ARTICLES, DRUG ABUSE & EFFECTS OF ALCOHOL. REHABILITATION
5 Critical Steps in the Event of an Overdose
In August 2019, a 14-year-old boy from Langley, BC died due to an alleged overdose.
Shortly before Carson Crimeni was found unconscious in a concrete ditch, he was being filmed by both “friends” and peers. These videos were publically posted to social media. In these videos, Crimeni was shown sweating profusely, shaking, and unable to talk or walk. The teens filming were heard laughing and referring to him being under the influence of “molly”. Molly is a popular term for MDMA and ecstasy.
Though an autopsy and toxicology results have yet to be released, Crimeni’s father has stated that he believes his son’s death was due to a lethal dose of prohibited drugs.

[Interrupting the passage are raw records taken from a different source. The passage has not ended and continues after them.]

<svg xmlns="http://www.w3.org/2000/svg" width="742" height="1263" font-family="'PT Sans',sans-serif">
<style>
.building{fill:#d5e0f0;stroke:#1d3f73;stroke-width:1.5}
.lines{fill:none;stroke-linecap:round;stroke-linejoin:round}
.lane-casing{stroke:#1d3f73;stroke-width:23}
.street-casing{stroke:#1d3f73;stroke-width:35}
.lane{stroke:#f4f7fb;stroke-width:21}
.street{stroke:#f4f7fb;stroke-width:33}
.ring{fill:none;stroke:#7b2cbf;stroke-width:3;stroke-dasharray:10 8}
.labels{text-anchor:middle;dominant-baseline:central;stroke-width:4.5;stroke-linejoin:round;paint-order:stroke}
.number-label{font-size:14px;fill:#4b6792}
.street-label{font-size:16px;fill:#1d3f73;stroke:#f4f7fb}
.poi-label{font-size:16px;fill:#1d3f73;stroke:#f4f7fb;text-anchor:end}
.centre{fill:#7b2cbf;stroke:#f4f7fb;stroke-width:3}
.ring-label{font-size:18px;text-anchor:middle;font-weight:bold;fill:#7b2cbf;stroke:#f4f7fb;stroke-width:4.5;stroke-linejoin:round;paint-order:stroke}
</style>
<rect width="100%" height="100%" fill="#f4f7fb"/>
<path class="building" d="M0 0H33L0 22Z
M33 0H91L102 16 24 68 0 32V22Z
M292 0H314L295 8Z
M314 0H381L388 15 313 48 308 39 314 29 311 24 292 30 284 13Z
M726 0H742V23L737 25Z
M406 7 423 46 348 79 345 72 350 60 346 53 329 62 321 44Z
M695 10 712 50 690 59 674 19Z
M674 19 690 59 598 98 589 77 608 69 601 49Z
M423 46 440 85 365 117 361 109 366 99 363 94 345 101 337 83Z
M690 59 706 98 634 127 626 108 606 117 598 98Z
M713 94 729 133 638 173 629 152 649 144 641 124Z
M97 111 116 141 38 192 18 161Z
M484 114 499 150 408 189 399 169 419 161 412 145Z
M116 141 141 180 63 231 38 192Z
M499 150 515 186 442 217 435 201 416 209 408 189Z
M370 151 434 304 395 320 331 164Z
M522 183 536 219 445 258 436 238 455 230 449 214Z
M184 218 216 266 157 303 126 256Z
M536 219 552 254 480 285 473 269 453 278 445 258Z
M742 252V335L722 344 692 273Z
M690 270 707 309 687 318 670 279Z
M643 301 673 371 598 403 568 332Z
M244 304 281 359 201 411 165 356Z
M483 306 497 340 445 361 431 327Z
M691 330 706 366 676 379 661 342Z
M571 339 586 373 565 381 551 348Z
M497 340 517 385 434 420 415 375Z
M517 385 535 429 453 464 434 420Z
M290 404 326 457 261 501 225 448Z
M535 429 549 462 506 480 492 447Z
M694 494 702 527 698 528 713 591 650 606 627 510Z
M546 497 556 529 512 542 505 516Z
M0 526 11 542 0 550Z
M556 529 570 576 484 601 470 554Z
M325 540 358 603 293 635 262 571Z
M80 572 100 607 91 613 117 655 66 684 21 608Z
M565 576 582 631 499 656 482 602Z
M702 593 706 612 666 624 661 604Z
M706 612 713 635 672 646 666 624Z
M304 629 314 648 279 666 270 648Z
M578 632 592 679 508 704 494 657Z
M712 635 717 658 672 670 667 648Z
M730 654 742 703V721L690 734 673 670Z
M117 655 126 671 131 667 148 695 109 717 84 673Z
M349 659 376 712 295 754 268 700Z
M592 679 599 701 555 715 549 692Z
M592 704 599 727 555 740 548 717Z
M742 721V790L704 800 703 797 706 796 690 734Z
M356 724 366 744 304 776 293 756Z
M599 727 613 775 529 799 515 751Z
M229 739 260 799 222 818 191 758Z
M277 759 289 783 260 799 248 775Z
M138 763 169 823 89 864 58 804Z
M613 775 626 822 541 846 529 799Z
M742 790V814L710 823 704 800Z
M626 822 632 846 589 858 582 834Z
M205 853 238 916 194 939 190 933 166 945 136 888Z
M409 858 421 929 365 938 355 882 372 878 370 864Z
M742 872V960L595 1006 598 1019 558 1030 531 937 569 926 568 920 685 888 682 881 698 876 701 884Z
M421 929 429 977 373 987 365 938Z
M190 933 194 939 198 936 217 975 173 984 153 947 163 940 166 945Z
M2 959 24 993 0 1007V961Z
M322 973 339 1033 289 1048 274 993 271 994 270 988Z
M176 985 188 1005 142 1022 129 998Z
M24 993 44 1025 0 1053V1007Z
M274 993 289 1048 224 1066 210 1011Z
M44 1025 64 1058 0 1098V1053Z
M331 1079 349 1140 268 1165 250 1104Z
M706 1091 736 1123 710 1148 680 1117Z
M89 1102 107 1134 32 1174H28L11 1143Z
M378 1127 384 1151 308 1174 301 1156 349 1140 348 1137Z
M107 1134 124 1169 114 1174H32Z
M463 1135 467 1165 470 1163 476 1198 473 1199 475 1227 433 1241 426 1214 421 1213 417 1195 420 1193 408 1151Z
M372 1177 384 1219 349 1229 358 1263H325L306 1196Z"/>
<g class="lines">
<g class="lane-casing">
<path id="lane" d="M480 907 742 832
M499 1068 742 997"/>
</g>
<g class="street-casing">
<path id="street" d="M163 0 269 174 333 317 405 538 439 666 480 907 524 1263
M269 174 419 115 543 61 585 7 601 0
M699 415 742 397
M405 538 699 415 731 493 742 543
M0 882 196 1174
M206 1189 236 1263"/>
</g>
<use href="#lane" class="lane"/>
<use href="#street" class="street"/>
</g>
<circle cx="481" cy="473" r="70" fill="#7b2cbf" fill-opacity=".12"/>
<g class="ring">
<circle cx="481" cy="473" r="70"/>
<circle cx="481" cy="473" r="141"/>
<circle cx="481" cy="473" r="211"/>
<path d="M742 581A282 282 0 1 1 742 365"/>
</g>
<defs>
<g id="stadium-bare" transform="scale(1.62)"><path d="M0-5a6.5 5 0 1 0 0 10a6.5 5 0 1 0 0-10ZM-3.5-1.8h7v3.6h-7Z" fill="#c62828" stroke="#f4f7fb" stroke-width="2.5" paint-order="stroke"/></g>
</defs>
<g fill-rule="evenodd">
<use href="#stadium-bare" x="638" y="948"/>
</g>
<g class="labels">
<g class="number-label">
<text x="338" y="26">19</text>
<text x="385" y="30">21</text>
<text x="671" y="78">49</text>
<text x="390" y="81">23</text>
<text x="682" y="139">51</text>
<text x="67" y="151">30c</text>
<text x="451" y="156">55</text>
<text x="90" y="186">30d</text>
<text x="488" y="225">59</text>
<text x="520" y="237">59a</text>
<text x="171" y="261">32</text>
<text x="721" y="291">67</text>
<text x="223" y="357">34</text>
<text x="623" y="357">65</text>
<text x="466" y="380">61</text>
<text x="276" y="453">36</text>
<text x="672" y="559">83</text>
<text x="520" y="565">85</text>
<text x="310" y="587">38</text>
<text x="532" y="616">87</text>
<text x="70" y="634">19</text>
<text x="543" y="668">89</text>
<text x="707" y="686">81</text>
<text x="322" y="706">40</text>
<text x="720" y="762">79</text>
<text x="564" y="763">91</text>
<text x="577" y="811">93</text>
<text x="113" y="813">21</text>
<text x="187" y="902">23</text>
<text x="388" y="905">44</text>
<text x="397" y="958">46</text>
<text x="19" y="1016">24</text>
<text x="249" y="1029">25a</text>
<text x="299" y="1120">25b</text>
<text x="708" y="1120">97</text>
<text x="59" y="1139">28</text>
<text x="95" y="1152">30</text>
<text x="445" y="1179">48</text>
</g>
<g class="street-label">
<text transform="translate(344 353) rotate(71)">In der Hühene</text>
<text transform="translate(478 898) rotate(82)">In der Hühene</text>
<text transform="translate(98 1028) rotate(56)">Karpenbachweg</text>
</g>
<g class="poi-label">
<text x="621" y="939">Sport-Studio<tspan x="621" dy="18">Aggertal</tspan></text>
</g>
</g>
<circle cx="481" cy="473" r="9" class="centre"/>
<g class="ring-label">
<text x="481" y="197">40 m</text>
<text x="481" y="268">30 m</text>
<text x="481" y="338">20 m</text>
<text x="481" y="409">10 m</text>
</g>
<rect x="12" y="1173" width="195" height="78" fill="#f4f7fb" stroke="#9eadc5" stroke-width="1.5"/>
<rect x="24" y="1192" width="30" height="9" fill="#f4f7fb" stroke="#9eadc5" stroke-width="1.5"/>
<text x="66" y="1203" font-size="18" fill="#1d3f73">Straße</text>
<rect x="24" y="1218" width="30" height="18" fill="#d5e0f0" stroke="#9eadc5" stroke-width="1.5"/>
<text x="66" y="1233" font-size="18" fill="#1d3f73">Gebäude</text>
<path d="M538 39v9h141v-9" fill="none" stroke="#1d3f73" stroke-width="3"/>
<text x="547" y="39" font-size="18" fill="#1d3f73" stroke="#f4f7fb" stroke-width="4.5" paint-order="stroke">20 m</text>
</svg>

The most disappointing, painful and harrowing realization? Had the teens called 911, instead of filming and laughing at Crimeni’s condition, he may have survived the ordeal.
Carson Crimeni was found in a concrete ditch hours later by a group of teens that were unrelated to the filming incident. By the time he was found, paramedics were unable to revive him.
An innocent life was lost on August 7. Police have opened an investigation in an attempt to determine the events leading up to Crimeni’s demise. There is a chance that charges be pressed in the upcoming months.
Of course, this incident has opened eyes to illegal drug use. Parents should be discussing the dangers of illicit drugs and alcohol. However, this should also open a broader conversation with children: How to handle a potential overdose situation if you come across one.
In many places, illegal drugs are becoming more available, and in response, children may begin experimenting younger than in previous years.
Common symptoms of drug overdose include fainting, rigid muscles, agitation, pale skin, elevated or distressed breathing, nausea, dry mouth, delirium, increase in temperature, anxiety, tremors, paranoia and dilated pupils. Overdose symptoms may differ depending on the drug ingested. As a golden rule of thumb: If at any point someone is in severe physical distress, call 911.
It is ALWAYS better to be safe than sorry – especially in the case of drug use. If an overdose is recognized and treated in a timely manner, the overdose victim may survive. In one of these situations, your child could be the middle-man between life and death.
A potential overdose is not funny or film-worthy. A possible overdose is grave and life-threatening.
If your child comes across an overdose situation, advise them to do the following:
- Call 911. Explain the situation calmly to emergency operators.
- Lay the victim down on their side. This will prevent aspiration in the event they vomit.
- Remove dangerous objects and be prepared for a seizure. This is a common symptom of an overdose. If a seizure occurs, don’t try to hold the seizing person down. Remove additional people from the area and keep their airway open.
- Stay with the victim. Keep them calm and try to carry a conversation with them until help arrives.
- Try to determine what was ingested. Different substances have different treatment protocol. If the victim has friends around, ask if they know. If the victim is conscious and able to have a conversation, then ask them what they have taken. Report everything you know to both the emergency operator and paramedics.
Drug knowledge is imperative – especially in the ever-changing world of drug use and its accessibility. For parents, I would suggest having a Narcan kit on hand. Narcan is an excellent drug that is used for opioid overdoses. Opioids include morphine, heroin, fentanyl, oxycodone, Vicodin, and more.
If you are involved in a situation where an opioid has been taken, a Narcan kit can usually stabilize symptoms until help arrives. Emergency operators can instruct you in administering Narcan. It is a life-saving tool that can be used by responsible adults if they are ever in a dangerous opioid situation.
The best thing that parents can do is be transparent and communicative about the severity of teen-related issues.